Friday, February 13, 2009

May Day 1

This is the official overture of the May Day Orchestra's first folk opera, musically and lyrically. The title refers to The Alarm, a newspaper published by Albert Parsons and Lucy Parsons, the main inspiration behind the whole piece.
I added the first couplet during the last edit of the whole composition, actually after the initial performance. The opening lines are shared by another song of mine but I thought it also fit into this whole set of songs quite well. The first line originally came from a Kenyan folk song lamenting that there were no young people left to take over the planting when Nairobi started to attract them away from their rural homes. The second (or third) folk opera will be set in Kenya. Anyway, I added the second line to bring it back to midwestern America, the rust belt and Chicago. The refrain, "this land has no wealth", was taken from the collected writings and speeches of Micahael Schwab. He was one of the Haymarket Eight and he eventually made it out of prison alive with a pardon from Illinois Governor Altgeld.
Some exposition in the verse where the horns come in gets repeated in the next song. I added the last set of lines because it is the godless anarchists who are the heroes of this story. Their opponents, in part, are the unthinking masses, indirectly controlled by the police and the christians, and convinced by the media that the anarchist cause was unpatriotic and harmful. We pull no punches here in the May Day Orchestra.

**Entries provided**
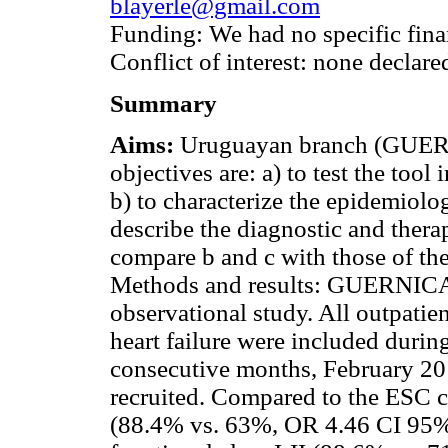
blayerle@gmail.com
Funding: We had no specific fina
Conflict of interest: none declare
Summary
Aims:
Uruguayan branch (GUERN
objectives are: a) to test the tool
b) to characterize the epidemiolog
describe the diagnostic and thera
compare b and c with those of th
Methods and results: GUERNICA i
observational study. All outpatie
heart failure were included durin
consecutive months, February 20
recruited. Compared to the ESC c
(88.4% vs. 63%, OR 4.46 CI 95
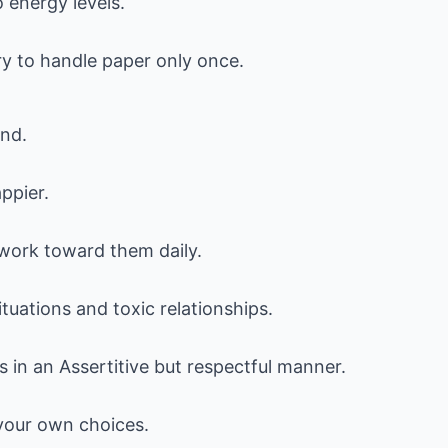
 energy levels.
ry to handle paper only once.
ind.
ppier.
d work toward them daily.
tuations and toxic relationships.
s in an Assertitive but respectful manner.
 your own choices.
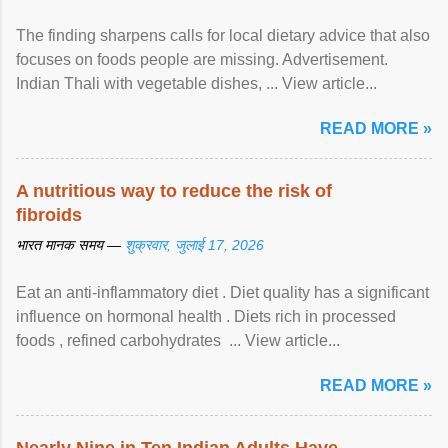
The finding sharpens calls for local dietary advice that also
focuses on foods people are missing. Advertisement.
Indian Thali with vegetable dishes, ... View article...
READ MORE »
A nutritious way to reduce the risk of
fibroids
भारत मानक समय —
शुक्रवार, जुलाई 17, 2026
Eat an anti-inflammatory diet . Diet quality has a significant
influence on hormonal health . Diets rich in processed
foods , refined carbohydrates ... View article...
READ MORE »
Nearly Nine in Ten Indian Adults Have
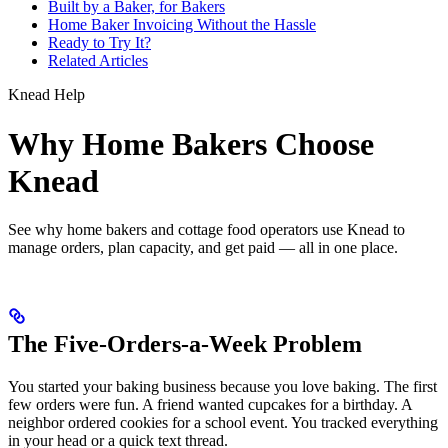
Built by a Baker, for Bakers
Home Baker Invoicing Without the Hassle
Ready to Try It?
Related Articles
Knead Help
Why Home Bakers Choose
Knead
See why home bakers and cottage food operators use Knead to
manage orders, plan capacity, and get paid — all in one place.
The Five-Orders-a-Week Problem
You started your baking business because you love baking. The first
few orders were fun. A friend wanted cupcakes for a birthday. A
neighbor ordered cookies for a school event. You tracked everything
in your head or a quick text thread.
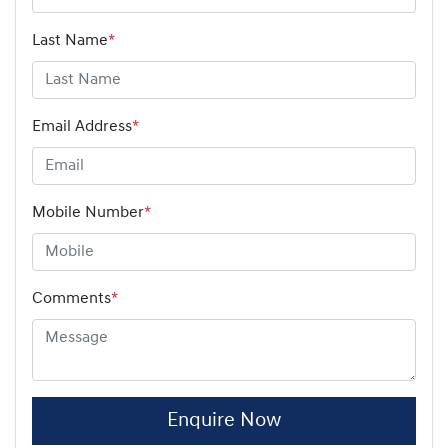
Last Name
*
Email Address
*
Mobile Number
*
Comments
*
Enquire Now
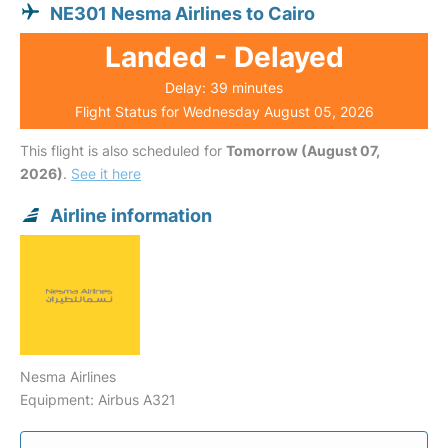
NE301 Nesma Airlines to Cairo
Landed - Delayed
Delay: 39 minutes
Flight Status for Wednesday August 05, 2026
This flight is also scheduled for
Tomorrow (August 07,
2026)
.
See it here
Airline information
Nesma Airlines
Equipment: Airbus A321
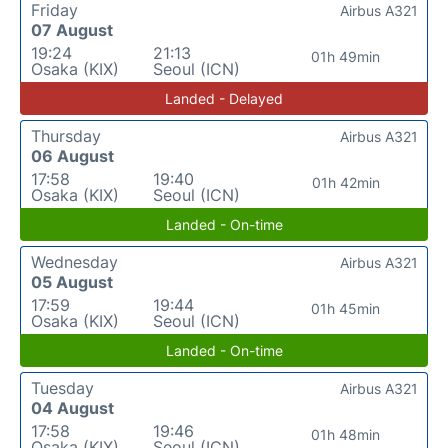
Friday
Airbus A321
07 August
19:24
21:13
01h 49min
Osaka (KIX)
Seoul (ICN)
Landed - Delayed
Thursday
Airbus A321
06 August
17:58
19:40
01h 42min
Osaka (KIX)
Seoul (ICN)
Landed - On-time
Wednesday
Airbus A321
05 August
17:59
19:44
01h 45min
Osaka (KIX)
Seoul (ICN)
Landed - On-time
Tuesday
Airbus A321
04 August
17:58
19:46
01h 48min
Osaka (KIX)
Seoul (ICN)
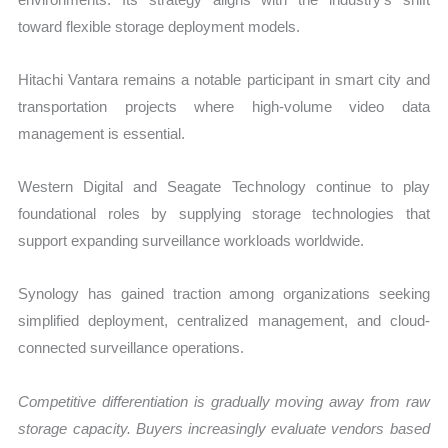
toward flexible storage deployment models.
Hitachi Vantara remains a notable participant in smart city and
transportation projects where high-volume video data
management is essential.
Western Digital and Seagate Technology continue to play
foundational roles by supplying storage technologies that
support expanding surveillance workloads worldwide.
Synology has gained traction among organizations seeking
simplified deployment, centralized management, and cloud-
connected surveillance operations.
Competitive differentiation is gradually moving away from raw
storage capacity. Buyers increasingly evaluate vendors based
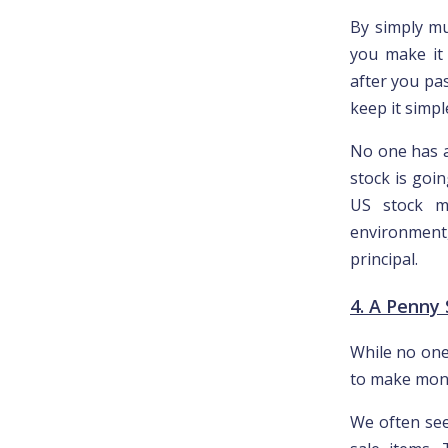
By simply mul
you make it 
after you pa
keep it simpl
No one has a
stock is goi
US stock m
environment,
principal.
4. A Penny
While no one
to make mon
We often see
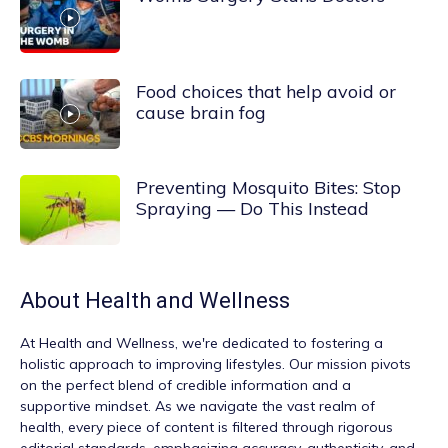
Food choices that help avoid or
cause brain fog
Preventing Mosquito Bites: Stop
Spraying — Do This Instead
About
Health and Wellness
At
Health and Wellness
, we're dedicated to fostering a
holistic approach to improving lifestyles. Our mission pivots
on the perfect blend of credible information and a
supportive mindset. As we navigate the vast realm of
health, every piece of content is filtered through rigorous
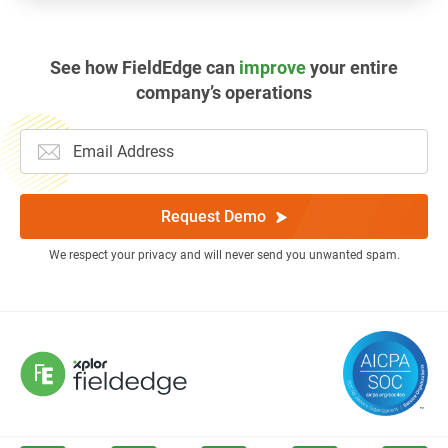
See how FieldEdge can
improve
your entire
company’s operations
Request Demo
We respect your privacy and will never send you unwanted spam.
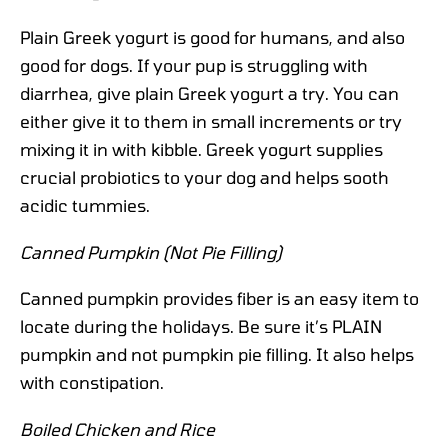
Plain Greek yogurt is good for humans, and also
good for dogs. If your pup is struggling with
diarrhea, give plain Greek yogurt a try. You can
either give it to them in small increments or try
mixing it in with kibble. Greek yogurt supplies
crucial probiotics to your dog and helps sooth
acidic tummies.
Canned Pumpkin (Not Pie Filling)
Canned pumpkin provides fiber is an easy item to
locate during the holidays. Be sure it’s PLAIN
pumpkin and not pumpkin pie filling. It also helps
with constipation.
Boiled Chicken and Rice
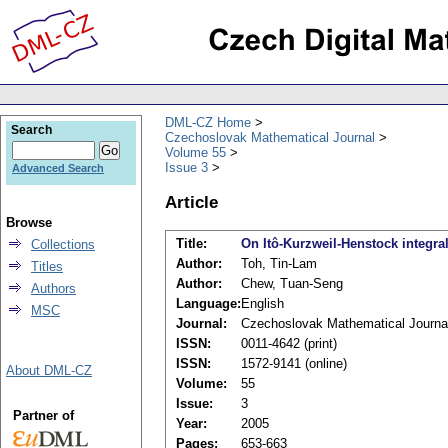
DML-CZ Home
Search
Czechoslovak Mathematical Journal
Volume 55
Issue 3
Advanced Search
Article
Browse
Title:
On Itô-Kurzweil-Henstock integral
Collections
Author:
Toh, Tin-Lam
Titles
Author:
Chew, Tuan-Seng
Authors
Language:
English
MSC
Journal:
Czechoslovak Mathematical Journa
ISSN:
0011-4642 (print)
ISSN:
1572-9141 (online)
About DML-CZ
Volume:
55
Issue:
3
Partner of
Year:
2005
Pages:
653-663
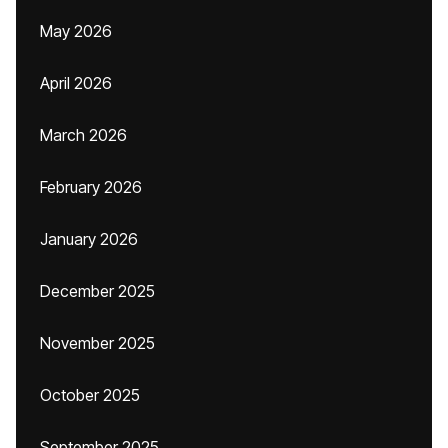
May 2026
April 2026
March 2026
February 2026
January 2026
December 2025
November 2025
October 2025
September 2025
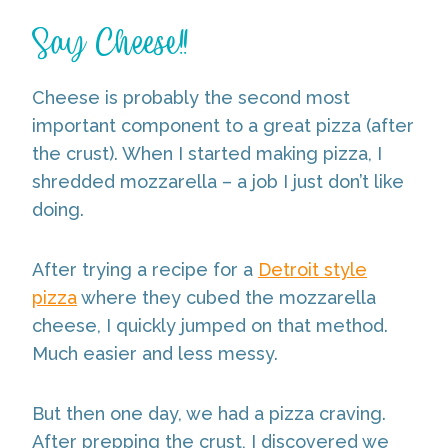
Say Cheese!!
Cheese is probably the second most
important component to a great pizza (after
the crust). When I started making pizza, I
shredded mozzarella – a job I just don’t like
doing.
After trying a recipe for a
Detroit style
pizza
where they cubed the mozzarella
cheese, I quickly jumped on that method.
Much easier and less messy.
But then one day, we had a pizza craving.
After prepping the crust, I discovered we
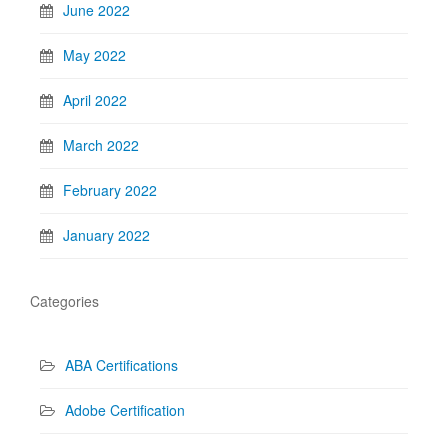
June 2022
May 2022
April 2022
March 2022
February 2022
January 2022
Categories
ABA Certifications
Adobe Certification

**Check your understanding**
1) Copy the May Day overture post word for word, starting at "This is the" and ending at "the whole piece.".
2) Name every person the May Day overture post mentions by name.
Work only from the text about the May Day overture, not from the items.

**Results**
1)
This is the official overture of the May Day Orchestra's first folk opera, musically and lyrically. The title refers to The Alarm, a newspaper published by Albert Parsons and Lucy Parsons, the main inspiration behind the whole piece.

2)
Albert Parsons
Lucy Parsons
Micahael Schwab
Governor Altgeld